**Estratto**:
'''
Tonino è stato un grande raccoglitore e seminatore di cose poetiche e attraverso la sua opera ha fatto capire a mezzo mondo la qualità della tenerezza e la semplicità delle grandi domande.

Che tipo di legame intrattiene, a livello poetico, con la Romagna e quali sono i poeti di questa terra, oltre a Guerra, a cui si sente più affine?

Raffaello Baldini è stato ed è un altro grande poeta contemporaneo. Contemporaneo agli umori e ai valori profondi della nostra terra, della vita di uomini e donne con alle spalle un borgo o un paese, un nucleo sociale e umano di partenza in cui riconoscersi. Circola ancora su Internet l’ultima chiacchierata tra me e lui, trasmessa da Radio Rai. I suoi monologhi sono pagliai pieni di aghi regalati, rintracciabili al primo colpo d’occhio sensibile.

Infine Sergio Zavoli è un’altra figura di riferimento a cui sono molto legato, un maestro di giornalismo e di umanità, “testimone del tempo” anche nella sua più recente stagione poetica.

In Il poeta è un camionista, lei traccia una sorta di kit di sicurezza per riconoscere la buona poesia e per scrivere versi. Cosa consiglierebbe oggi a chi si avvicina alla poesia?

Se vi viene voglia di affrontare l’invisibile, l’irrazionale, l’appena percepito, di prendere per la coda un momento di tenerezza, un pensiero bizzarro, maldestro o la luce nascosta in una parola più malleabile o più rissosa delle altre, non abbiate paura. Fatevi sotto. Non per la Letteratura, che richiede ben altra innocenza, ma per il bene del vostro spirito. Non è un assioma l’anima del mondo, è sempre in attesa di nuovi censimenti.
'''
**Voci del dataset**:
'''
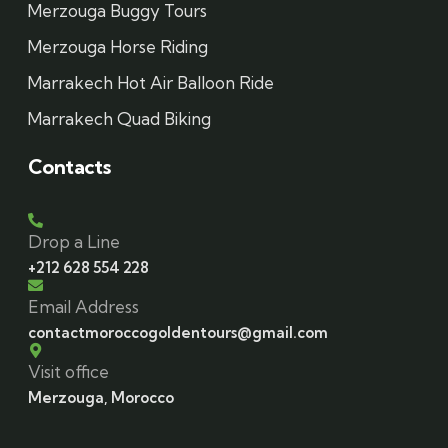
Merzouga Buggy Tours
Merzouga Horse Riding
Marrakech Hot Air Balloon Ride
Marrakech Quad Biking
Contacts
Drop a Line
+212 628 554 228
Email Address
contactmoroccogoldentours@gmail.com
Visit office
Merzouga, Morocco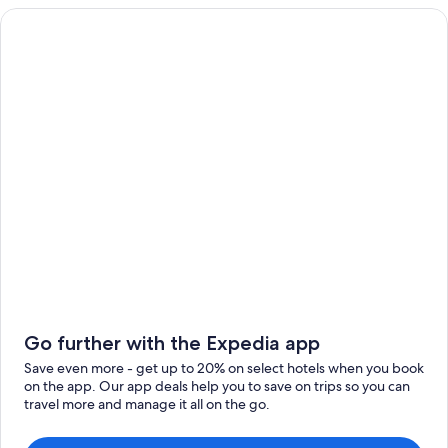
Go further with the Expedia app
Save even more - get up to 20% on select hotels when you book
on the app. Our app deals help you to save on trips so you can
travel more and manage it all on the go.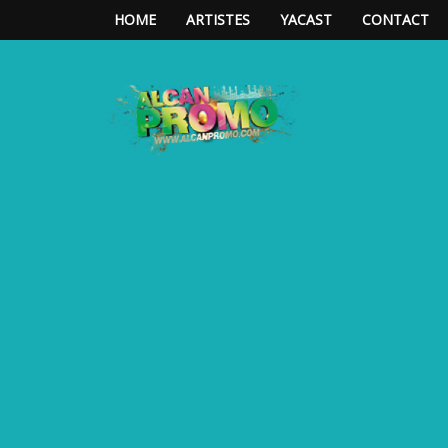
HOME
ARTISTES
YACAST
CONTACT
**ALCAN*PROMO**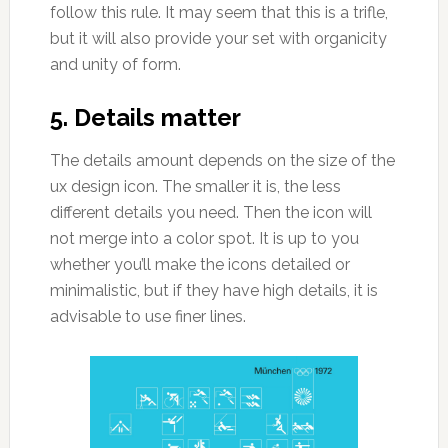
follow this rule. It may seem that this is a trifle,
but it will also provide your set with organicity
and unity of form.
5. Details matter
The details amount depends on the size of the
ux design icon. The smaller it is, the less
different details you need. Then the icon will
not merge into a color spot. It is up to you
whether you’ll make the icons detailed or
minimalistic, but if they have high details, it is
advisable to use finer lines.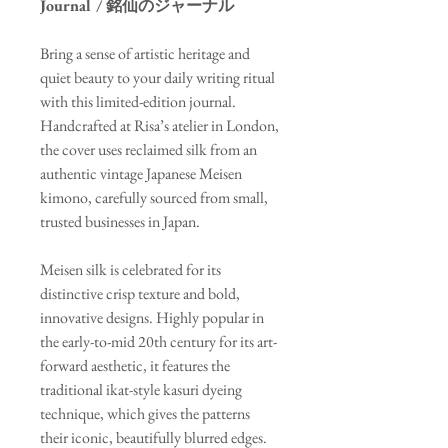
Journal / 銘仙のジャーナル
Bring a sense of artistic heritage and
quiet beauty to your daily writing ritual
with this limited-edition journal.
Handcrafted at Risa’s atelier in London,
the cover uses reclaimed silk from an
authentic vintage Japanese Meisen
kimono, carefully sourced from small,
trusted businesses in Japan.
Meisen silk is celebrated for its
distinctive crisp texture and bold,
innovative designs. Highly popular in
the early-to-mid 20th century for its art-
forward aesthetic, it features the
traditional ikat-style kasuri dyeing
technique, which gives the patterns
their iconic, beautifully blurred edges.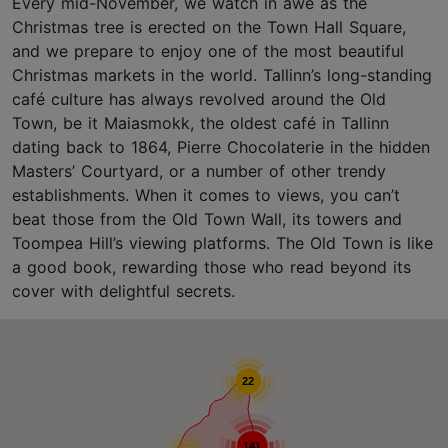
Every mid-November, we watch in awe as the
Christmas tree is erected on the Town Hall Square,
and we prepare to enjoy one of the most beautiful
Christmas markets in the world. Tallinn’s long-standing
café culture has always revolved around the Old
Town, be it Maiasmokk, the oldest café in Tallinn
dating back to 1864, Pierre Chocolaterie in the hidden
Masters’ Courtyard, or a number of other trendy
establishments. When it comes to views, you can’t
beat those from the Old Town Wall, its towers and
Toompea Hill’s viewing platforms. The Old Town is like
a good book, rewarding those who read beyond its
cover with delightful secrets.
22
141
'''
**Compiti**:
a) Nell'ultima risposta dell'estratto, quali sono le tre cose che si potrebbe aver voglia di "affrontare"?
b) Secondo l'estratto, quale emittente ha trasmesso l'ultima chiacchierata con Raffaello Baldini?
Il materiale è indipendente dall'estratto.

**Soluzioni**:
a) L'invisibile, l'irrazionale e l'appena percepito.

b) Radio Rai.